▶ [Your assignment]:
Please reproduce every line of the listing below exactly as it appears.

(Beginning of Provided entries)

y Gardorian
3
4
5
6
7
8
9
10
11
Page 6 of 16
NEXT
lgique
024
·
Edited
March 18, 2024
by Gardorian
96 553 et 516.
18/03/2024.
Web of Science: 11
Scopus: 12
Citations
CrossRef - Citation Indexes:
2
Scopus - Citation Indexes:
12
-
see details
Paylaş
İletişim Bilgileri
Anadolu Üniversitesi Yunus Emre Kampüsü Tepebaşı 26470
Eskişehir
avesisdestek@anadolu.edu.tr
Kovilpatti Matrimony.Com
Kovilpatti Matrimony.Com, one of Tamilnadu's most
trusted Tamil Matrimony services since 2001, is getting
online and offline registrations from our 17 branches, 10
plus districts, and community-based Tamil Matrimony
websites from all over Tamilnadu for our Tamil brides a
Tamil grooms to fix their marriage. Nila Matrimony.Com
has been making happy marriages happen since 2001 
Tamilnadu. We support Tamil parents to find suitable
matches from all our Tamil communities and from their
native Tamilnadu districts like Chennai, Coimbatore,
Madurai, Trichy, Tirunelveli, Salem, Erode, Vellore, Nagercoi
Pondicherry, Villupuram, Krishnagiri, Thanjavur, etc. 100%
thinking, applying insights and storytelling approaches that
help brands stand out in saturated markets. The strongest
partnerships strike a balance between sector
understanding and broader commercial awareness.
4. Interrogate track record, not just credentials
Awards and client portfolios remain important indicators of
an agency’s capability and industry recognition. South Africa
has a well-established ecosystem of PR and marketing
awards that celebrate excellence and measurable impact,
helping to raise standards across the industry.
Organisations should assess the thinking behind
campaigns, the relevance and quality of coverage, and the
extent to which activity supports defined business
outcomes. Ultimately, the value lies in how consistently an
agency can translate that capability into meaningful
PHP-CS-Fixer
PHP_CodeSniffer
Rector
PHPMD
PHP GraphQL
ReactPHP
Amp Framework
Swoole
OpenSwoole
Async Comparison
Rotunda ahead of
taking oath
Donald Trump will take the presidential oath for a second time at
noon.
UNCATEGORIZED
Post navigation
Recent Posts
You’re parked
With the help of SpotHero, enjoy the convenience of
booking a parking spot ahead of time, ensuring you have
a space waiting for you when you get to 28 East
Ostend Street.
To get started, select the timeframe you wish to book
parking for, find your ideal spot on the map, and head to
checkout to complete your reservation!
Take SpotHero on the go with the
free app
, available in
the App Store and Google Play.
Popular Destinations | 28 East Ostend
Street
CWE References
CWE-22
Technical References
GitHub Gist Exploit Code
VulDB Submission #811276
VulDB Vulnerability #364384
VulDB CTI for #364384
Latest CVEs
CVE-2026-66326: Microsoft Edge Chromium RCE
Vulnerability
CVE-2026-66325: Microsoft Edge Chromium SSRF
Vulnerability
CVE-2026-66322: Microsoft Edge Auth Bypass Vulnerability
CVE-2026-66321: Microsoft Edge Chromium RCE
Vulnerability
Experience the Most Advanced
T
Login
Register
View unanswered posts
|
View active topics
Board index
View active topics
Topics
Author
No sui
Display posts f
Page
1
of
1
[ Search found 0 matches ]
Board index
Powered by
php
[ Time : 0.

(End of Provided entries)

▶ [Response area]:
y Gardorian
3
4
5
6
7
8
9
10
11
Page 6 of 16
NEXT
lgique
024
·
Edited
March 18, 2024
by Gardorian
96 553 et 516.
18/03/2024.
Web of Science: 11
Scopus: 12
Citations
CrossRef - Citation Indexes:
2
Scopus - Citation Indexes:
12
-
see details
Paylaş
İletişim Bilgileri
Anadolu Üniversitesi Yunus Emre Kampüsü Tepebaşı 26470
Eskişehir
avesisdestek@anadolu.edu.tr
Kovilpatti Matrimony.Com
Kovilpatti Matrimony.Com, one of Tamilnadu's most
trusted Tamil Matrimony services since 2001, is getting
online and offline registrations from our 17 branches, 10
plus districts, and community-based Tamil Matrimony
websites from all over Tamilnadu for our Tamil brides a
Tamil grooms to fix their marriage. Nila Matrimony.Com
has been making happy marriages happen since 2001 
Tamilnadu. We support Tamil parents to find suitable
matches from all our Tamil communities and from their
native Tamilnadu districts like Chennai, Coimbatore,
Madurai, Trichy, Tirunelveli, Salem, Erode, Vellore, Nagercoi
Pondicherry, Villupuram, Krishnagiri, Thanjavur, etc. 100%
thinking, applying insights and storytelling approaches that
help brands stand out in saturated markets. The strongest
partnerships strike a balance between sector
understanding and broader commercial awareness.
4. Interrogate track record, not just credentials
Awards and client portfolios remain important indicators of
an agency’s capability and industry recognition. South Africa
has a well-established ecosystem of PR and marketing
awards that celebrate excellence and measurable impact,
helping to raise standards across the industry.
Organisations should assess the thinking behind
campaigns, the relevance and quality of coverage, and the
extent to which activity supports defined business
outcomes. Ultimately, the value lies in how consistently an
agency can translate that capability into meaningful
PHP-CS-Fixer
PHP_CodeSniffer
Rector
PHPMD
PHP GraphQL
ReactPHP
Amp Framework
Swoole
OpenSwoole
Async Comparison
Rotunda ahead of
taking oath
Donald Trump will take the presidential oath for a second time at
noon.
UNCATEGORIZED
Post navigation
Recent Posts
You’re parked
With the help of SpotHero, enjoy the convenience of
booking a parking spot ahead of time, ensuring you have
a space waiting for you when you get to 28 East
Ostend Street.
To get started, select the timeframe you wish to book
parking for, find your ideal spot on the map, and head to
checkout to complete your reservation!
Take SpotHero on the go with the
free app
, available in
the App Store and Google Play.
Popular Destinations | 28 East Ostend
Street
CWE References
CWE-22
Technical References
GitHub Gist Exploit Code
VulDB Submission #811276
VulDB Vulnerability #364384
VulDB CTI for #364384
Latest CVEs
CVE-2026-66326: Microsoft Edge Chromium RCE
Vulnerability
CVE-2026-66325: Microsoft Edge Chromium SSRF
Vulnerability
CVE-2026-66322: Microsoft Edge Auth Bypass Vulnerability
CVE-2026-66321: Microsoft Edge Chromium RCE
Vulnerability
Experience the Most Advanced
T
Login
Register
View unanswered posts
|
View active topics
Board index
View active topics
Topics
Author
No sui
Display posts f
Page
1
of
1
[ Search found 0 matches ]
Board index
Powered by
php
[ Time : 0.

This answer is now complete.